During our last election, Richmond elected a Green mayor, Gayle McLaughlin (below), which for an industrial, urban city was pretty freakin’ awesome. Yet, most of the City Council is no where near as progressive, so there hasn’t been that much change yet.

Mayor McLaughlin

Later in the day . . .

Wow. Well, that was exciting. I decided to go out and grab something for lunch and I couldn’t get out of town. All routes of escape were blocked. The most disturbing part of it was was when I was trying to turn my car around a motorcycle officer put on his siren and started shouting at me to PARK THE CAR. PARK IT NOW! uh . . . ok. Damn. But, at least I had a front row seat to the march as they walked by on their way to the Chevron gates.

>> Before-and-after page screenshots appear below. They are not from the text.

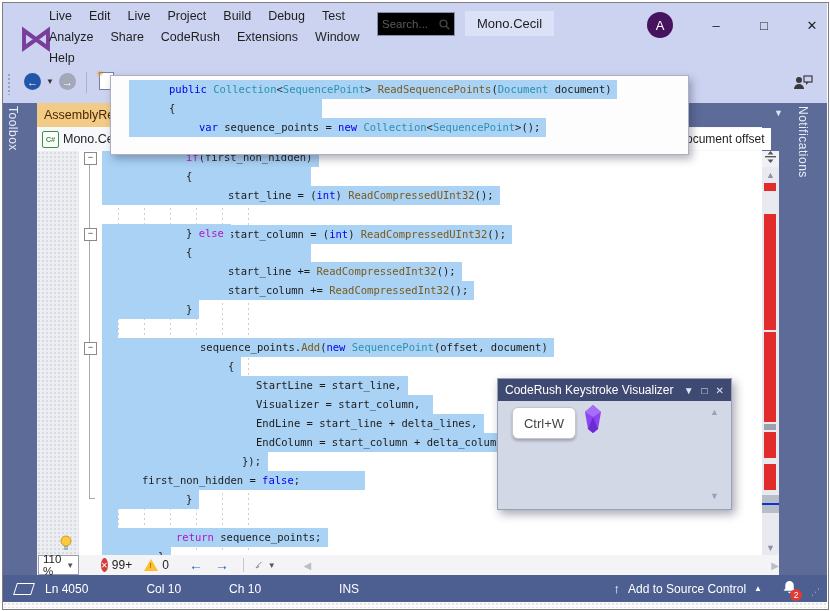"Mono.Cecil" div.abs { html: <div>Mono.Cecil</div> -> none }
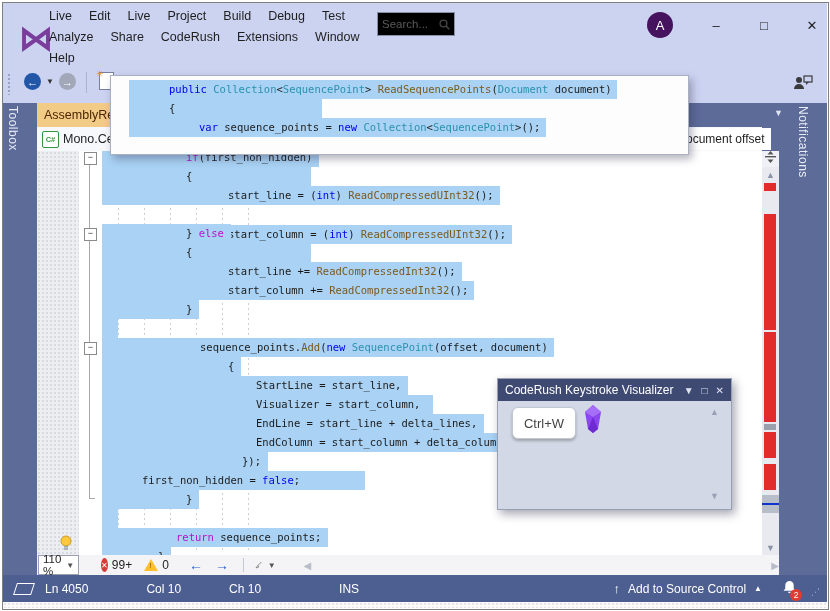"ocument offset" span { text: offset -> else }
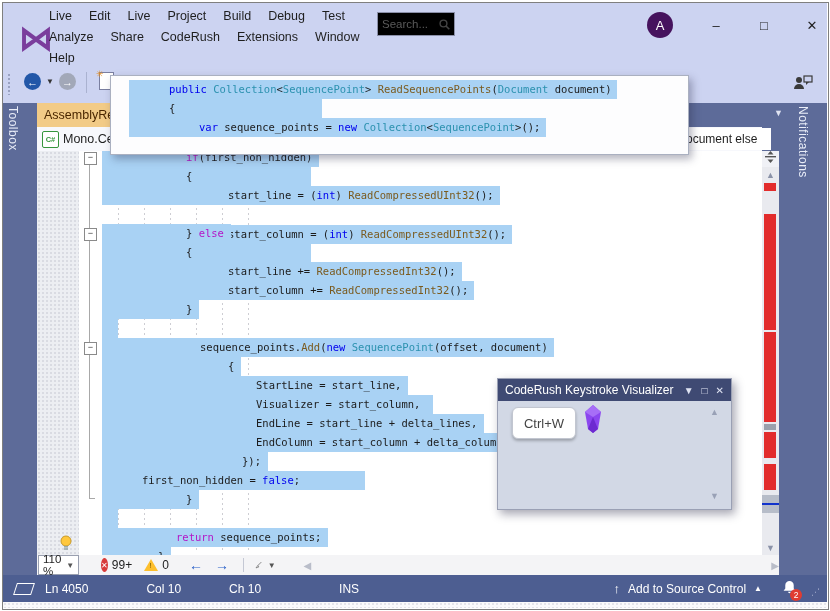"CodeRush Keystroke Visualizer" span { html: <span>CodeRush Keystroke Visualizer</span> -> none }
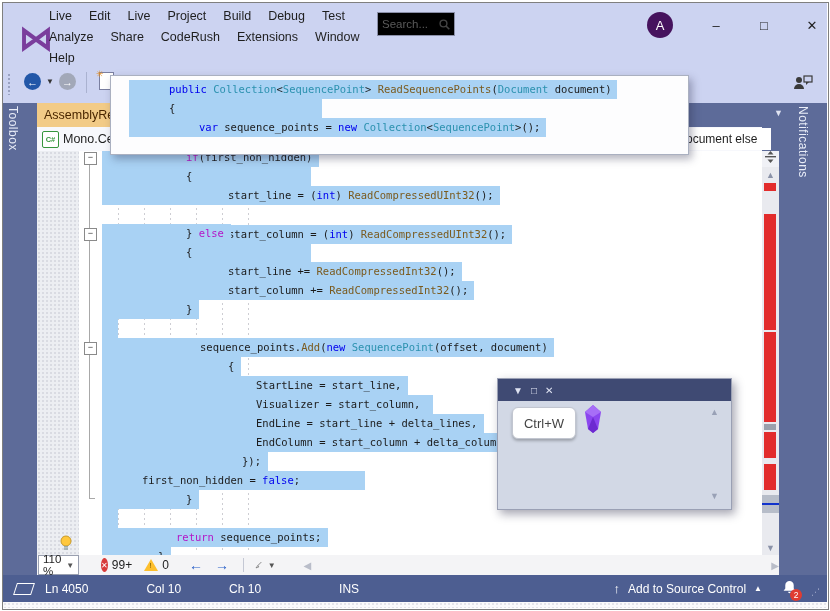"first_non_hidden = false;" span.txt { margin-top: none -> 43px; padding-left: 40px -> 56px }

It looked like the usual suspects you see at an anti-war protest. Well meaning, but perhaps a bit naive. Without a strong unified actionable message, it gets depicted as just another gathering of discontents upset about the state of the world. They end up only preaching to the choir, which may feel good, but ultimately it is very ineffective. I think there was an opportunity to let the larger community know about what a rotten corporate neighbor Chevron has become, but it got lost in all the usual anti-war rhetoric. Me, I’m going to the Planning Commission meeting this week where they are going to discuss the decidedly unsexy Chevron EIR and show my support for the city not approving it.

Happy Thanksgiving


Every year on Thanksgiving morning here in Point Richmond there is the annual Turkey Shoot. So, what is that we are shooting? Well, it is not turkeys, nor (which I feel obliged to add because we are in the 9th most violent city in the US) each other. No, what gets shot is Wild Turkey whiskey.

Some people dress up, some bring their antique cars, many bring their dogs and our City Councilman brings his goats. Everyone meets in front of the old Plunge (the Richmond Natorium) and then at some vaguely appointed hour (or when the goats get too antsy), the crowd parades the two blocks through “downtown” Point Richmond to a divey bar. People then queue up to purchase a shot of Wild Turkey whiskey, or some other libation. Much milling about ensues until some fellow comes out and reads a really bad poem about our fair community. Glasses are raised. People gobble. Whiskey is consumed and milling about resumes. And the goats look about nervously wondering when they can go back to their nice quiet hillside.


The goats were definitely the center of attention

whiskey and bus exhaust

Nothing says Thanksgiving morning like a shot of whiskey and some bus exhaust

I’m not a person big on traditions (though I do like the Turkey Shoot). I think holidays are pretty much for children, people with children, or people who nostaligic for their happpy childhood. Since I don’t qualify for any of those categories, I’m very happy just having a nice quiet day. I’ve moved past the “I hate the holidays” phase and have come to peace with the fact they don’t mean much to me. The boyfriend, however, is much more traditional (despite being Mr. Counter-Culture) and he loves a good turkey on Thanksgiving, the family visit on Christmas, and the old timey 4th of July parade. So, on Thanksgiving, I let him cook a turkey, and even though I’m vegetarian I’ll have a piece and make the requisite yummy noises. It makes him happy.